■ Objectives
1. From the piece on formal design education, extract the passage between "You’ll receive differing" and "under close supervision.", inclusive.
2. In the piece on formal design education, why does the author say they have some bias on the topic?

■ Excerpt to read
+++++
Does Formal Design Education Matter?

Aesthetic sense and talent are raw materials. They amount to nothing without discipline. Education forces you to add skill, discipline and expertise to your talent. And in order to meet project deadlines, you learn to steward your time.

A young designer asked me if formal education makes a difference in becoming successful. Having earned a degree, and having taught part-time in a design program for 25 years, I have some bias about this topic. I’m framing my response with my bias in mind. The designer who posed the question is not formally trained. Her question was if formal education makes a difference and not if it is necessary for success.

Formal design training helps.

You’ll receive differing opinions about formal design training depending upon who you ask and what criteria is being used to assess the merits of earning a design degree versus not earning one. Formal training is not a requirement to succeed. But it helps, in my opinion.

If you are looking for a job at a company, agency or firm, chances are a minimum hiring requirement is a bachelor’s degree. That’s one thing to consider.

Another consideration is this: If you don’t join a formal education program, how will you learn what you need to know? Experience will teach you, but it may take years. School gives you principles and skills in a concentrated, focused environment, tests your understanding and application of those principles through projects and assignments, and provides you with a habit of lifelong learning. You also develop your portfolio under close supervision.

Experience will teach you, but it may take years.

Another thing a formal education will do is define things for you. You learn the visual language. You learn how to evaluate your own work from an objective point of view, and assess your own creative strengths and weaknesses. You learn design history. You receive input directly on how and where to improve your craft, build your skill set, and refine your thinking. You learn to collaborate with others. You learn how to separate yourself from your work so that when your work is critiqued (and it will be), you won’t take it personally.
+++++
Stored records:
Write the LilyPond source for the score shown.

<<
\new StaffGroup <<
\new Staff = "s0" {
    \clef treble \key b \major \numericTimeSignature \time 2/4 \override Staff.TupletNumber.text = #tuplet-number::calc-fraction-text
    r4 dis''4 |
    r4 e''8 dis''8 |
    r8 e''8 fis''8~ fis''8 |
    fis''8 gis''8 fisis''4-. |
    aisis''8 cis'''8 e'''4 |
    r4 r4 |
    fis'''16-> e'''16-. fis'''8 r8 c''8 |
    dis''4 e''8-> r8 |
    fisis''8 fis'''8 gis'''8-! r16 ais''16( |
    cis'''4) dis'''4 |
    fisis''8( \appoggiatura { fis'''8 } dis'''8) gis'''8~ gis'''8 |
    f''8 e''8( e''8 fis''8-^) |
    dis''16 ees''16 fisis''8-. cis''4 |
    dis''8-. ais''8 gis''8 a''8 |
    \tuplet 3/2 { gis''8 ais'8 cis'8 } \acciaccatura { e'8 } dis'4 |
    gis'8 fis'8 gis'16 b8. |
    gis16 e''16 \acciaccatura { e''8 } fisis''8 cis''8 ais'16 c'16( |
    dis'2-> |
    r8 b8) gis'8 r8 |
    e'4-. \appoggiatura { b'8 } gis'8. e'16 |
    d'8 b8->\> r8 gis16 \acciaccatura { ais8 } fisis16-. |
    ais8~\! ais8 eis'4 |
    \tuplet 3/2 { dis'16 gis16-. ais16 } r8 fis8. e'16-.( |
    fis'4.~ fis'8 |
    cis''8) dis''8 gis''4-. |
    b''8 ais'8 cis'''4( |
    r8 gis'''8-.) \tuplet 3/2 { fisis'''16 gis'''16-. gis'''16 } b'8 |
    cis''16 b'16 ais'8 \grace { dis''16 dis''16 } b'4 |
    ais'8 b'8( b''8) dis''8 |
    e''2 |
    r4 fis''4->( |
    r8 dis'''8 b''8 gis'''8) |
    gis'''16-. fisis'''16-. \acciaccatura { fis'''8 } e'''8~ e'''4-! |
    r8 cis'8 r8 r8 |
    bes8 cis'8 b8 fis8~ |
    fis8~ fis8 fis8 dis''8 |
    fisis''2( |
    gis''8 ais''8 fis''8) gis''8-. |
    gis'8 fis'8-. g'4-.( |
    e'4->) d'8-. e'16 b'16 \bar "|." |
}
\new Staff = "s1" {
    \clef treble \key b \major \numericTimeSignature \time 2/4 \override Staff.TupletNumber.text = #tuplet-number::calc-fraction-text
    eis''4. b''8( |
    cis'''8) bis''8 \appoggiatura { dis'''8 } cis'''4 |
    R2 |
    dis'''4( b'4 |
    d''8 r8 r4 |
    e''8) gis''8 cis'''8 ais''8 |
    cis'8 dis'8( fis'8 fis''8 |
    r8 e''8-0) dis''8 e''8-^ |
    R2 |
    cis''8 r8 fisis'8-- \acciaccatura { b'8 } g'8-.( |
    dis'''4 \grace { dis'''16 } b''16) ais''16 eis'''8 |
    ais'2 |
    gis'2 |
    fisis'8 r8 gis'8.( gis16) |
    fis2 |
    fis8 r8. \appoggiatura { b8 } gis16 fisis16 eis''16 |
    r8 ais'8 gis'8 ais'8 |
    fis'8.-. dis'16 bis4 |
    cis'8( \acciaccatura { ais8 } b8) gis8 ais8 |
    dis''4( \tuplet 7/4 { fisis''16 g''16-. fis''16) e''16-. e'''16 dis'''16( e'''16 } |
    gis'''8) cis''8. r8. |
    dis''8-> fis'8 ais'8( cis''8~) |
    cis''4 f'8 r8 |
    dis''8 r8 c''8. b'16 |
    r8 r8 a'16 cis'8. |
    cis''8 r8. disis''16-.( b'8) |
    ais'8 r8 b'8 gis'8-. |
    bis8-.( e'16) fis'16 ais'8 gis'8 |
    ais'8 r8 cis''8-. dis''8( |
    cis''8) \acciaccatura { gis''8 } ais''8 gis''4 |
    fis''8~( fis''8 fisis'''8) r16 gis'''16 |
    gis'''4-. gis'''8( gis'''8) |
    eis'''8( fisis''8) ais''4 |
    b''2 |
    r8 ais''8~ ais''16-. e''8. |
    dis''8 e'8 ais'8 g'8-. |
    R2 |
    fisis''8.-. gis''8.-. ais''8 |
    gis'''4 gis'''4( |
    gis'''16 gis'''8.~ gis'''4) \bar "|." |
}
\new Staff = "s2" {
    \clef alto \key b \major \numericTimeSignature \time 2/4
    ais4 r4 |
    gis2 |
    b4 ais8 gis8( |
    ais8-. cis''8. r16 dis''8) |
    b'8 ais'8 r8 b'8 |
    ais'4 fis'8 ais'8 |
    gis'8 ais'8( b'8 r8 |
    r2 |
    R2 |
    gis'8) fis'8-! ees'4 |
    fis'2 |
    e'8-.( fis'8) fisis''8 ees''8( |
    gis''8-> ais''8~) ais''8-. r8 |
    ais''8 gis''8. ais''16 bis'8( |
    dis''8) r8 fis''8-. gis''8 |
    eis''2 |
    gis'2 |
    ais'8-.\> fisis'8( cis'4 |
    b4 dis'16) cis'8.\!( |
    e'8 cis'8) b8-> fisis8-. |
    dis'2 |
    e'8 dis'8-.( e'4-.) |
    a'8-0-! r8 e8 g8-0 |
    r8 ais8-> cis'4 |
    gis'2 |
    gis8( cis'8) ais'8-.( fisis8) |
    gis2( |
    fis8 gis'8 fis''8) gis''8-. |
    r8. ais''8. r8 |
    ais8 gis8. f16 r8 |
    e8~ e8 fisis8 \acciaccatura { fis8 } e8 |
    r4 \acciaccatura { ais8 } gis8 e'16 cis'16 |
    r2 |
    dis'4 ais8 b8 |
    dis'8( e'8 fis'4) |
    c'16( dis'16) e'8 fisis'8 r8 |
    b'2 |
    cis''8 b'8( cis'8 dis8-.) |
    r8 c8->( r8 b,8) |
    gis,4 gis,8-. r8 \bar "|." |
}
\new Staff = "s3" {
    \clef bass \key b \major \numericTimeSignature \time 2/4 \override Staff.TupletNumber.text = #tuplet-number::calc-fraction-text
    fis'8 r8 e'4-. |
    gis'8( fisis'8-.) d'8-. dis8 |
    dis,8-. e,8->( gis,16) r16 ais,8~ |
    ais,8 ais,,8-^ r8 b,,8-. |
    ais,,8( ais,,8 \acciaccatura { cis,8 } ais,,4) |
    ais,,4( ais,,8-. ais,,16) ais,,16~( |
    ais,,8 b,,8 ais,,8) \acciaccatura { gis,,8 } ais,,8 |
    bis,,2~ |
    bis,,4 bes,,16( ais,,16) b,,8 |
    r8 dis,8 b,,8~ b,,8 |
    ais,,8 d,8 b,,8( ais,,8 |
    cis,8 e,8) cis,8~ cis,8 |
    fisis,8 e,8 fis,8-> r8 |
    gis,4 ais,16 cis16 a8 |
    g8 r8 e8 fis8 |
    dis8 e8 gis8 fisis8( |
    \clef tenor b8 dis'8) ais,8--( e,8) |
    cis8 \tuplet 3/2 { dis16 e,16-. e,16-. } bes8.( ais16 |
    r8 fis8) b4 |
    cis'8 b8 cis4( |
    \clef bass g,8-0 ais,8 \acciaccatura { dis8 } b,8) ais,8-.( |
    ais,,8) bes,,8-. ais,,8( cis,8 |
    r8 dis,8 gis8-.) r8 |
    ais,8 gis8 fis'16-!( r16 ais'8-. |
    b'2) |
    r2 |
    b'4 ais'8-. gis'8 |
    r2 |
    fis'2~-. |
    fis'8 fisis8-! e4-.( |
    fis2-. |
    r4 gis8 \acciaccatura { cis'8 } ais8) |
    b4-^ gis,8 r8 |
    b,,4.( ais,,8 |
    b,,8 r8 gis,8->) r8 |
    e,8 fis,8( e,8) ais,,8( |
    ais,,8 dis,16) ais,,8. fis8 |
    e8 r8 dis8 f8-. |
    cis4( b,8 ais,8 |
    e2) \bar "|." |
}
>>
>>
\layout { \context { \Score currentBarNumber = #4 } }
+++++
■ Expected results
1.
You’ll receive differing opinions about formal design training depending upon who you ask and what criteria is being used to assess the merits of earning a design degree versus not earning one. Formal training is not a requirement to succeed. But it helps, in my opinion.

If you are looking for a job at a company, agency or firm, chances are a minimum hiring requirement is a bachelor’s degree. That’s one thing to consider.

Another consideration is this: If you don’t join a formal education program, how will you learn what you need to know? Experience will teach you, but it may take years. School gives you principles and skills in a concentrated, focused environment, tests your understanding and application of those principles through projects and assignments, and provides you with a habit of lifelong learning. You also develop your portfolio under close supervision.

2. The author has earned a degree and has taught part-time in a design program for 25 years.